I'm stuck on a part in my program. Some numbers are adding up properly, others aren't. I assume the problem is that I'm using integers instead of doubles, however, how would you format the following in C?

How to describe it, it's like a chain. I have to take a percentage of an initial value and add it to the next number. Then take a percentage of the next number and add that to the next number. The numbers get pretty big, and the percentages vary, 5%, 10%, 30%. For the most part, everything works out nice and well, but theres a few numbers that are off by 1, either +1 or -1. If I try to add something like +0.5 after the statement it throws off other numbers. So, logically it seems reasonable I'd need to switch from ints to doubles, but that confuses me as to how the output will look.
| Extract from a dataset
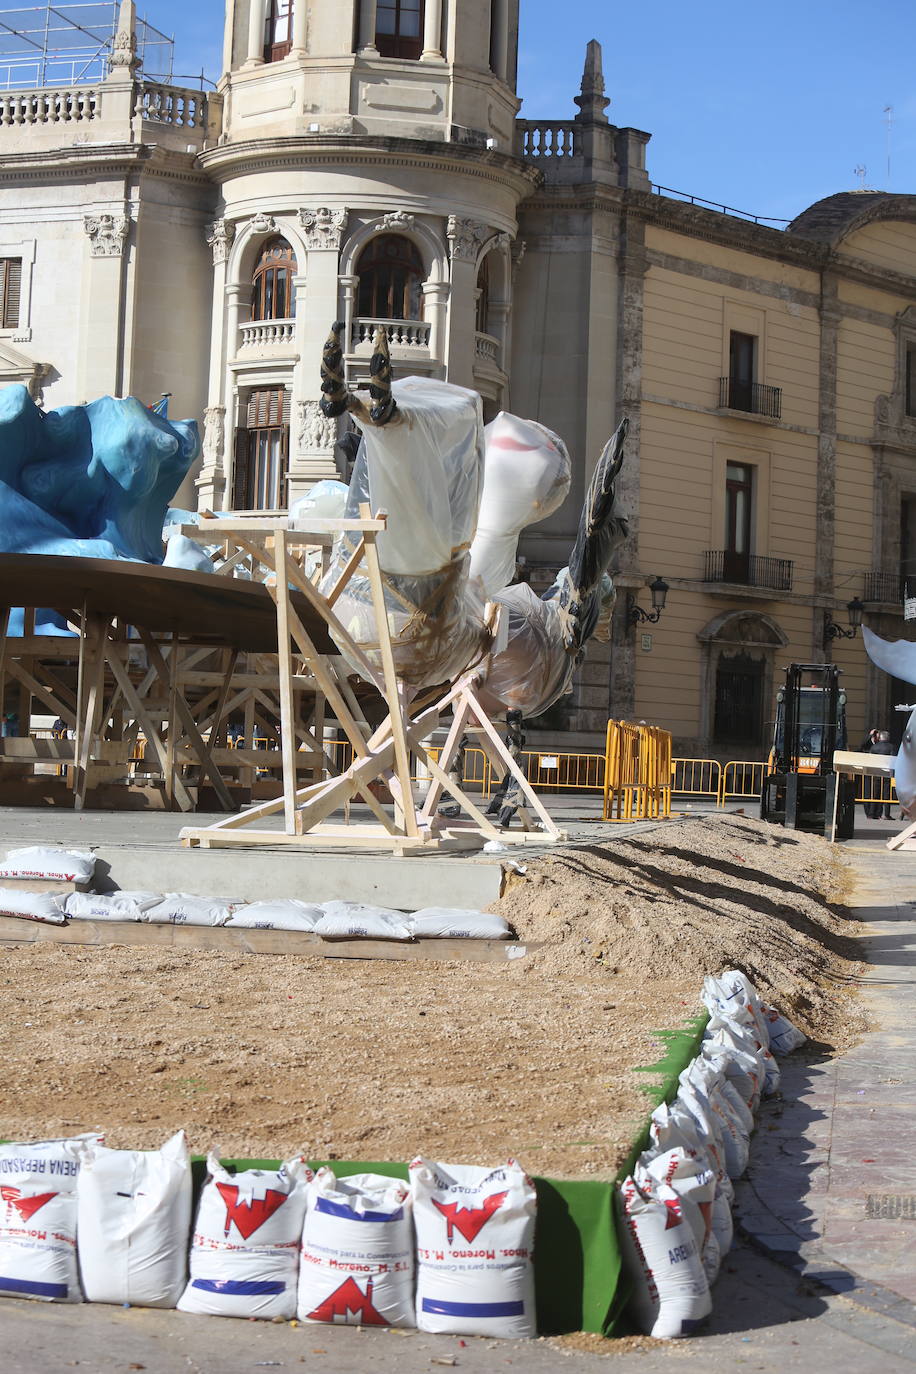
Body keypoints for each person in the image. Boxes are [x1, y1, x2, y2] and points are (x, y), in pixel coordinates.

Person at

The output cannot be in decimal form. Can you take a double number and print it out as an integer would look?

Heres how the current int output looks:

printf("%4d", solution);

The 4 space format is necessary. Is there a way to take a type double number, say, 5.32 and make it appear on the output as just "5" yet still be formatted with the 4 spaces?
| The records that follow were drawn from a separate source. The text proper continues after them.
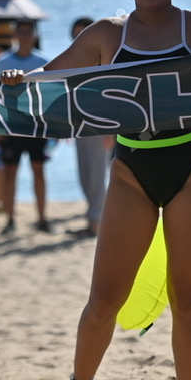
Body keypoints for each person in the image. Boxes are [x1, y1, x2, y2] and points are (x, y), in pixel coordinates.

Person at [0, 0, 191, 380]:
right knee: (104, 298)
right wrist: (16, 82)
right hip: (132, 170)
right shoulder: (107, 35)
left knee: (188, 299)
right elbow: (49, 78)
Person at [0, 20, 51, 234]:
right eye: (22, 32)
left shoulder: (44, 61)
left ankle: (42, 218)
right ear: (15, 36)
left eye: (29, 32)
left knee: (38, 170)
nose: (25, 36)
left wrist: (55, 127)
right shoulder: (2, 61)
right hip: (11, 125)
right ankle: (10, 219)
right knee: (10, 172)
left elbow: (50, 96)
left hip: (37, 125)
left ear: (34, 35)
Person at [70, 17, 110, 237]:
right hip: (79, 126)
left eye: (84, 33)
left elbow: (113, 97)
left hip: (100, 127)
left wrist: (111, 131)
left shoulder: (103, 60)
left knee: (96, 174)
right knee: (85, 174)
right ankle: (93, 219)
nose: (80, 38)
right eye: (76, 34)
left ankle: (97, 223)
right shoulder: (74, 62)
Yes, it is called casting. Consider the following:

double d1 = 5.21;
int num;
num = (int)d1;
printf("%.2d", (double)num);

Output = 5.00

Also, I wrote a decimal-to-integer function that allows you to convert decimal-to-integer rounding it off no matter how long the float portion of the number is.
Link to snippet: http://www.daniweb.com/code/snippet652.html
Code:

int Double2Integer(char *fnum) {     
  int integeri = atoi(fnum),i,j,k;     
  char hex = 0x30;     
  i=k=0;      
  while (fnum[i] != '.') i++;    
     j = strlen(fnum);     
     for (;j>i;j--) {     
       if (fnum[j] >= 5 && fnum[j] <= 9) {                 
        while (fnum[j-1] != hex)                    
           hex++;                
           hex++;                
 fnum[j-1] = hex;      
 }     
}     
if (fnum[i+1] >= 5 && fnum[i+1] <= 9)       
integeri++;                
return integeri; 
}

The only downfall is that you have to conver the double to a
string of characters (i.e char a[] = "5.5421"). If that doesn't
answer you question, let me know.

Good luck, LamaBot

You could also do something like this:

printf("%4d", (int)ceil(solution - 0.5));

This'll print the rounded value without actually changing the double, so your other numbers should be fine.

#include for the ceil function

Infraction's way works as well. Here is just a simple way to convert from double to char to accommodate the latter option:

char dblBuf[8];
sprintf(dbBuf,"%4.2f",solution);
printf("%4d",Double2Integer(dbBuf));

It is good to have options if a given option is good in and of itself.

Good luck, LamaBot